Fuir la société des hommes
Au commencement il y a la fuite. Non pas une fuite subie ou lâche, mais une fuite active, le désir ardent de couper les ponts avec la société des hommes. Les premières lesbiennes qui s’installèrent en Oregon au début des années 1970 recherchaient « un sanctuaire bâti à l’écart du patriarcat urbain », leur idée était que, loin des villes, il serait possible de trouver « une nature pas encore écrite par la culture masculine ».
La fondation de communautés lesbiennes devait permettre de réinventer une vie en commun ouvertes aux sexualités minoritaires et aux amours entre femmes, loin de la violence physique et symbolique des hommes et des normes hétérosexuées. Pour autant, l’émancipation sexuelle n’y était pas pensée indépendamment d’une critique plus générale du capitalisme, de l’exploitation du travail et du consumérisme effréné.
Pour ces femmes, l’enjeu était aussi de travailler en commun la terre sur laquelle elles vivaient, de vivre des fruits de leur labeur et de promouvoir une culture viable écologiquement.
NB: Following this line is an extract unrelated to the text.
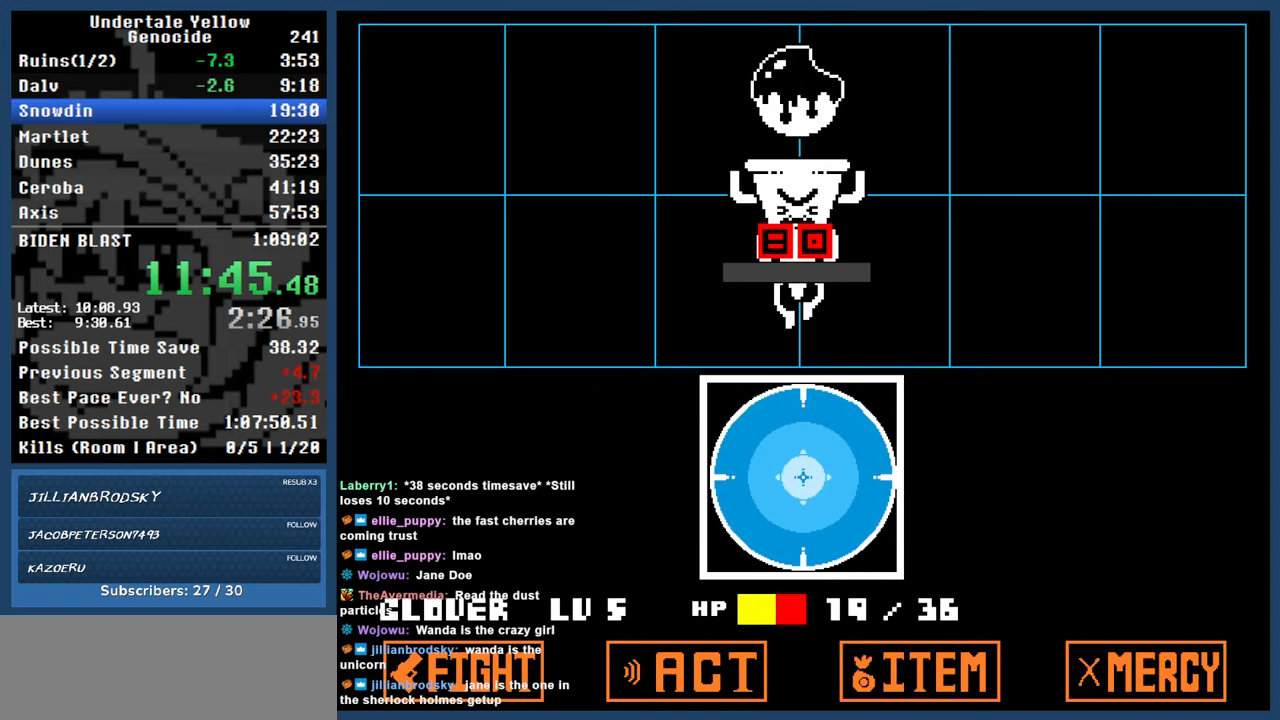
{"keys": ["automash", "down"], "events": []}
La propriété privée y était soit abolie (comme à OWL Farm), soit subvertie dans un idéal de partage et de répartition des biens afin de pouvoir accueillir toutes les femmes sans distinction de ressources. Un véritable communisme concret, conjugué au féminin, a ainsi vu le jour, un communisme féministe qui se voulait en rupture sur tous les fronts avec le capitalisme et avec le patriarcat.
C’est le même désir d’une « vie profondément alternative » et d’un véritable « changement de paradigme » que partage Jeanne Burgart Goutal dans le récit de son voyage initiatique au cœur des pratiques écoféministes. Ce désir l’a mené au « Cantoyourte » de Sylvie Barbe, une ancienne baba cool qui avait fait le tour du monde avant de s’installer dans les Cévennes au cours des années 1990 pour vivre hors des sentiers battus et revendiquer une existence fondée sur le principe de la décroissance.
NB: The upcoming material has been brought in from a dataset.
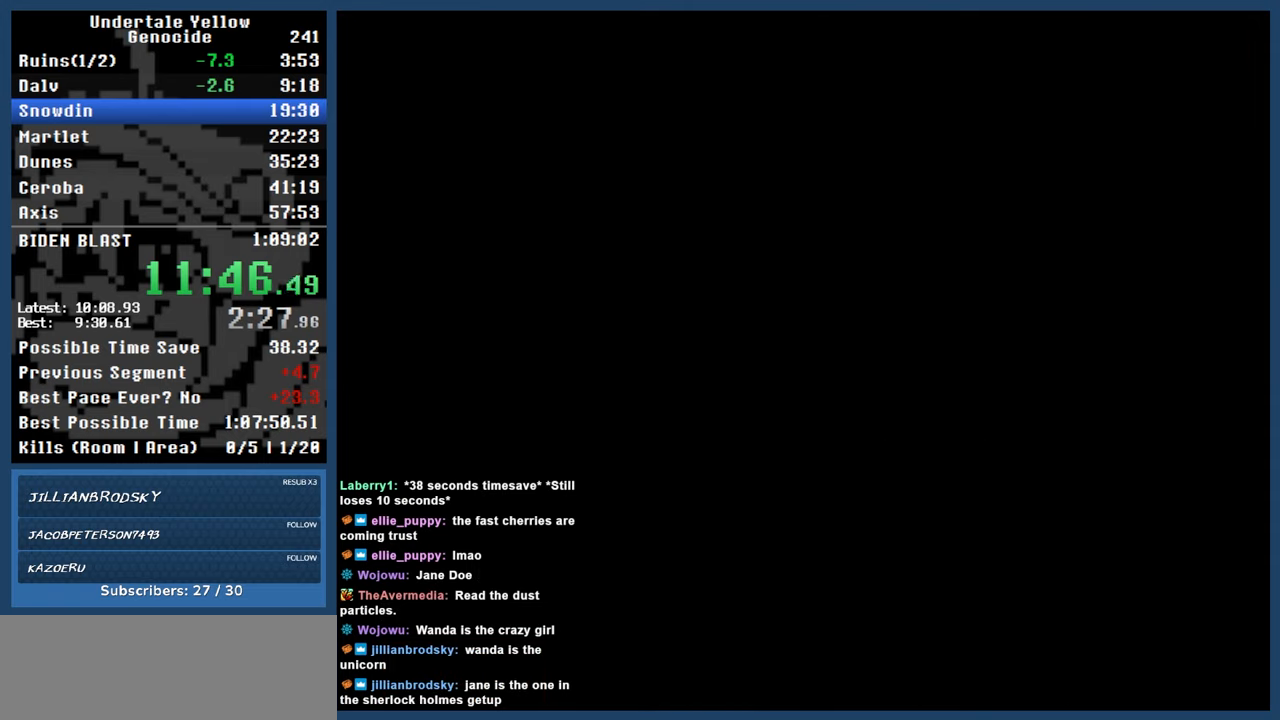
{"keys": ["down", "left"], "events": []}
La vie en yourte lui a permis de vivre en marge de l’oppression patriarcale et de réaliser un mode de vie écoresponsable. Depuis, elle propose des stages écoféministes pour promouvoir ses pratiques et partager son expérience avec d’autres femmes.
C’est à l’un de ces stages – le stage « Femmes sauvages, femmes créatives » – qu’a participé Jeanne Burgart Goutal. Ces stages sont non-mixes, mais Sylvie Barbe pense le séparatisme comme une étape et non comme une finalité de la lutte féministe. « Pour les écoféministes, la non-mixité n’est pas une fin en soi. Elle n’est qu’un moyen transitoire de redéfinir les rôles et les rapports de sexes. Une couveuse à l’abri du patriarcat, qui désamorce nos habitudes ».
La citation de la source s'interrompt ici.